En la Cumbre Mundial de la Alimentación celebrada en Roma en 1996, los delegados se fijaron el objetivo de reducir el número de personas hambrientas en el mundo, desde un total de 991 millones a 495 millones para 2015. Para aquellos de nosotros que entendemos cuán absolutamente alcanzable resultaría el nivel cero de hambre como objetivo global de mediano plazo, esta meta nos parecía demasiado conservadora. Sin embargo, el mundo ni siquiera se acercó a ese objetivo, con el número estimado de personas desnutridas aun totalizando 790,1 millones en el 2015. Las cifras más recientes (2014-2016) muestran que este guarismo está nuevamente en alza con un estimado total de desnutridos de 795 millones según el último recuento.
Para aquellos que se sienten ofendidos por mi caracterización de las naciones más ricas del mundo como egoístas, no comprometidas y manifiestamente apáticas en cuanto al destino de la gente hambrienta del mundo y a la solución del problema de una vez por todas, consideren ésto: un artículo en la prestigiosa revista británica The Economist informó recientemente que los estadounidenses, en promedio, terminan tirando a la basura el 40 por ciento de los alimentos que compran. Y en la India —una nación donde, como dije antes, el hambre es endémico— una distribución ineficaz significa que el 40 por ciento de todos los alimentos se pudren antes de llegar al mercado. Mientras tanto, el Instituto Internacional del Agua de Estocolmo, que realiza estudios en profundidad sobre la producción de alimentos y el uso del agua, calcula que más de un tercio de todos los alimentos en el mundo se tiran o se echan a perder antes de poder servir para alimentar a los seres humanos.

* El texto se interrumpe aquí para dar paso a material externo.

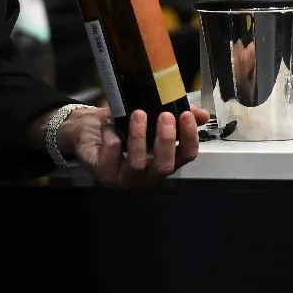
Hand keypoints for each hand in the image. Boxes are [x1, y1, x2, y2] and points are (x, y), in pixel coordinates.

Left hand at [61, 106, 209, 187]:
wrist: (89, 129)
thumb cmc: (123, 125)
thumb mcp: (151, 115)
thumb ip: (177, 115)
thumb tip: (202, 114)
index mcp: (164, 159)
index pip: (186, 156)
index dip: (189, 137)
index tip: (186, 115)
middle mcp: (148, 174)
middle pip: (165, 166)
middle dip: (166, 140)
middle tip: (165, 116)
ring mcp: (126, 178)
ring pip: (138, 165)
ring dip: (139, 138)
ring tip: (138, 114)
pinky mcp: (104, 174)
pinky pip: (111, 162)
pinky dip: (112, 141)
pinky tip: (111, 127)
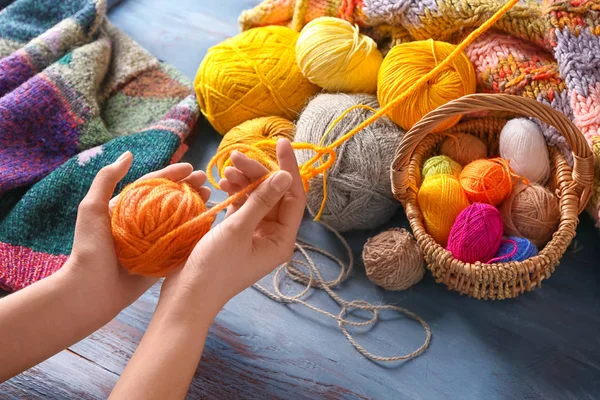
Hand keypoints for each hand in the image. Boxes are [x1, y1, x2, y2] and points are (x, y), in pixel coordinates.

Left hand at [65, 152, 210, 316]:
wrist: (91, 290)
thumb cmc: (89, 247)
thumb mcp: (92, 209)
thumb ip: (106, 180)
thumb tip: (128, 155)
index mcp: (128, 208)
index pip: (154, 185)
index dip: (173, 174)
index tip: (191, 168)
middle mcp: (143, 222)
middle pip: (171, 199)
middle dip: (190, 188)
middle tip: (207, 182)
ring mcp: (155, 241)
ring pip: (181, 219)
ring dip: (197, 207)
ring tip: (211, 197)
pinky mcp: (163, 259)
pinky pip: (184, 242)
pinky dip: (197, 232)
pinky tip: (209, 223)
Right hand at [160, 139, 305, 314]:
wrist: (186, 297)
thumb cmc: (213, 268)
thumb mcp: (238, 230)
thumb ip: (261, 200)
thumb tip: (285, 176)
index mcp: (282, 240)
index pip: (294, 197)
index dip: (288, 168)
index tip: (280, 143)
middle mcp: (273, 237)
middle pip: (273, 195)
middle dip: (257, 173)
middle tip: (236, 157)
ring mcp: (255, 235)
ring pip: (257, 198)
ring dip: (244, 181)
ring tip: (227, 169)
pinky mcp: (238, 234)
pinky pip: (243, 206)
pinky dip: (235, 193)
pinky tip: (223, 183)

Torgny Holmgren, director ejecutivo del Instituto Internacional del Agua de Estocolmo, lo explica de manera sucinta: “Más de una cuarta parte de toda el agua que utilizamos en el mundo está destinada a cultivar más de mil millones de toneladas de alimentos que nadie llega a comer. Ese agua, junto con los miles de millones de dólares gastados para cultivar, transportar, empaquetar y comprar los alimentos, se tira por la borda.” Mientras tanto, cientos de millones de personas están muriendo de hambre y otros centenares de millones en todo el mundo se encuentran desnutridas. En resumen, las sociedades más ricas del mundo están comiendo en exceso —con una obesidad endémica y otros trastornos de la salud que esto significa— y tirando a la basura toda la comida que no llegan a engullir, mientras que más de mil millones de personas no pueden obtener suficiente comida para alimentarse adecuadamente.

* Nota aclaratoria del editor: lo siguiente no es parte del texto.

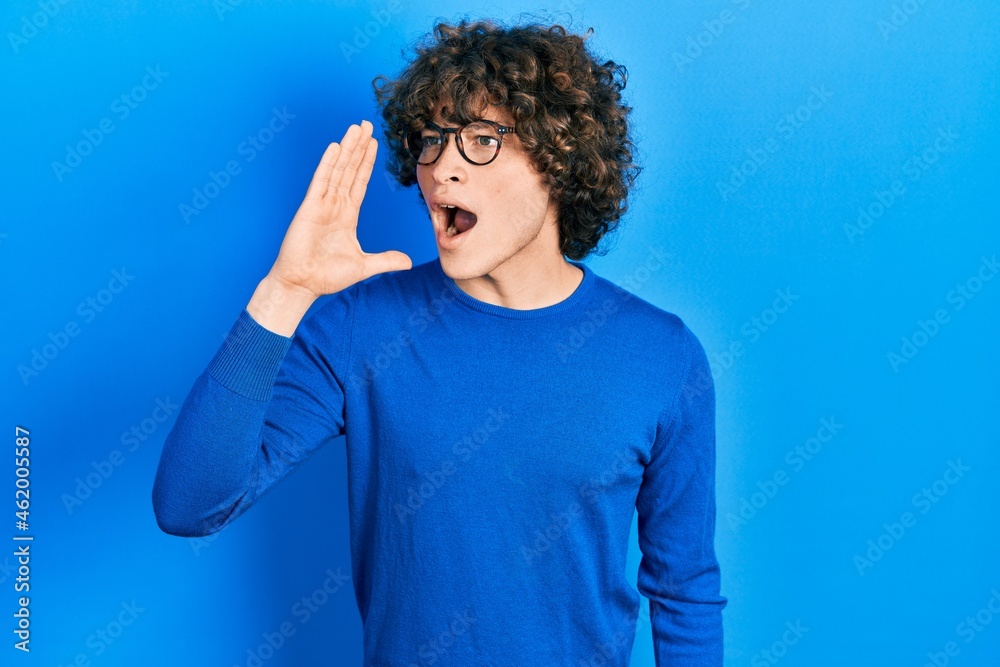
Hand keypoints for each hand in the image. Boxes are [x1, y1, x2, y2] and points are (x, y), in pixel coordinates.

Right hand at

Hace unas semanas en su programa titulado GPS, en la red de cable CNN, Fareed Zakaria dejó en claro lo sencillo que sería para Estados Unidos, por su exclusiva cuenta, hacer una enorme diferencia en la lucha mundial contra el hambre. Señaló que “ayudar a la gente al borde de la inanición no es caro. Según el Programa Mundial de Alimentos, cuesta tan sólo alrededor de 20 centavos, menos que el costo de un sello postal, para ayudar a alimentar a un niño malnutrido durante un día. Pero quizás la mejor razón para invertir en la ayuda externa es porque ésto encarna lo mejor de Estados Unidos. Al ayudar a los millones de personas que ahora sufren, Estados Unidos afirmaría su liderazgo en el mundo, al tiempo de defender sus valores como nación y salvar vidas humanas.”

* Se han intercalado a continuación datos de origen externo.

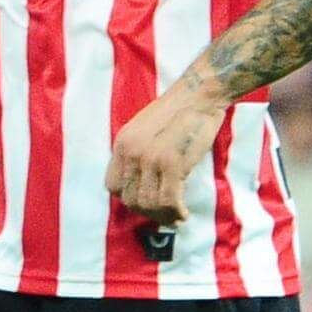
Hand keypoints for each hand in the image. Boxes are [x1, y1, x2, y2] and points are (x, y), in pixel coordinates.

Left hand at [104, 86, 226, 227]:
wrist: (199, 95)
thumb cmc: (179, 112)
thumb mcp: (145, 130)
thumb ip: (138, 153)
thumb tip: (143, 184)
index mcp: (122, 144)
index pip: (112, 186)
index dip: (129, 199)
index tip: (147, 203)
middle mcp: (131, 152)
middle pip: (130, 199)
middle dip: (149, 213)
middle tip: (167, 216)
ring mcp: (150, 158)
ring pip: (149, 204)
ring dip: (164, 216)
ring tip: (177, 217)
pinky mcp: (172, 163)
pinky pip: (168, 200)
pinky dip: (176, 212)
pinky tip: (184, 213)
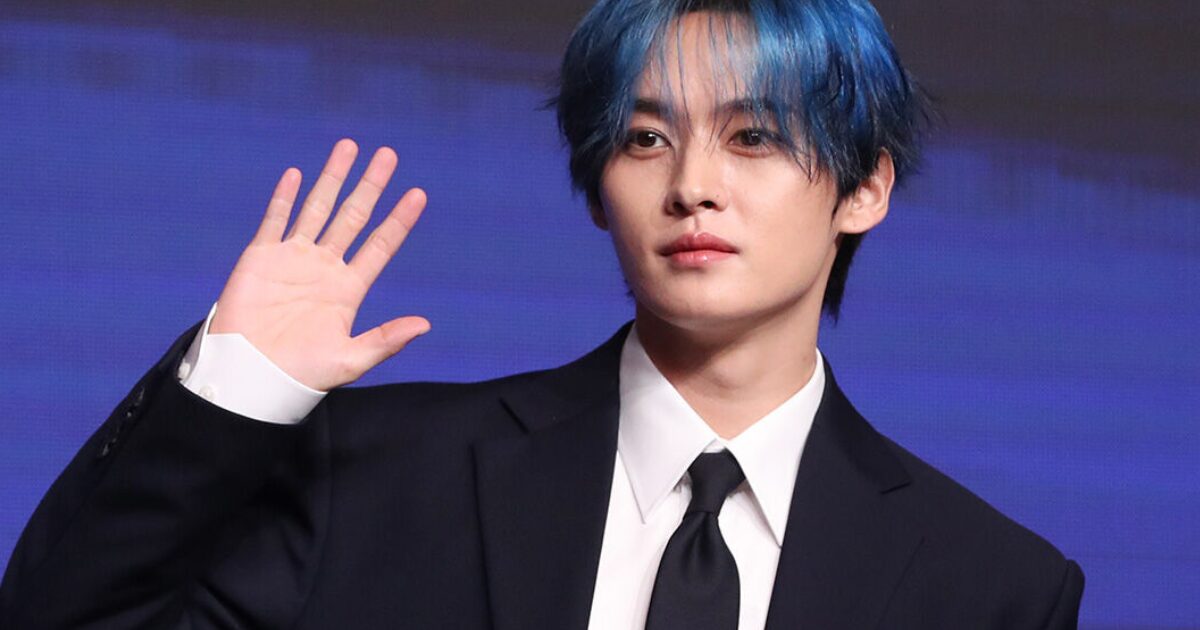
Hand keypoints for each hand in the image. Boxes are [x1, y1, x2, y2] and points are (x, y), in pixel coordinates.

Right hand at [210, 139, 429, 390]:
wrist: (250, 375)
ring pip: (318, 208)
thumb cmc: (301, 374)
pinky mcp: (261, 258)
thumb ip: (386, 339)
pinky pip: (275, 220)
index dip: (399, 220)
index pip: (380, 245)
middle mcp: (325, 267)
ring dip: (332, 178)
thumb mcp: (350, 359)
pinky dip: (285, 197)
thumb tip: (426, 324)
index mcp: (349, 289)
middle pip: (353, 216)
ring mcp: (293, 259)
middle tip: (388, 154)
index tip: (419, 194)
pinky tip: (297, 174)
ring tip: (348, 147)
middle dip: (370, 185)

Este es un llamado que se debe hacer a los líderes no sólo de los Estados Unidos, sino también de todas las demás grandes potencias económicas del mundo. El hecho de que todavía debamos hablar del hambre como un problema que sigue sin solución debería ser una fuente de vergüenza para todas las economías centrales de la tierra porque, más allá de todas las excusas y justificaciones a las cuales uno podría querer apelar, denota una absoluta falta de humanidad y de empatía, y una falta de interés en las causas de la paz mundial, la solidaridad y la fraternidad.